[Opening Extracted information section]

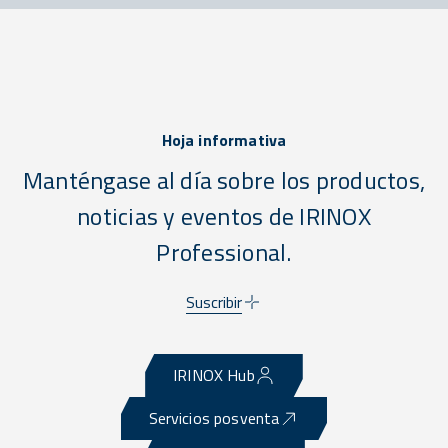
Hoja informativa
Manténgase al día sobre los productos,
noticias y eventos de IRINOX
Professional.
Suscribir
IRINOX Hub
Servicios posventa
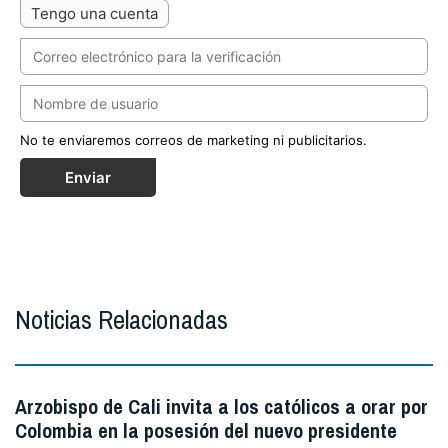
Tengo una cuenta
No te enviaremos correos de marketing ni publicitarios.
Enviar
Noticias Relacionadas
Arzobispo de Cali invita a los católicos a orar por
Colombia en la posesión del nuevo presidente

[Closing Extracted information section]

Could you transcribe every entry above exactly, leaving out the images?

Hoja informativa
Manténgase al día sobre los productos,
noticias y eventos de IRINOX
Professional.
Suscribir
IRINOX Hub
Servicios posventa
Tengo una cuenta
No te enviaremos correos de marketing ni publicitarios.
Enviar
Noticias Relacionadas
Arzobispo de Cali invita a los católicos a orar por
Colombia en la posesión del nuevo presidente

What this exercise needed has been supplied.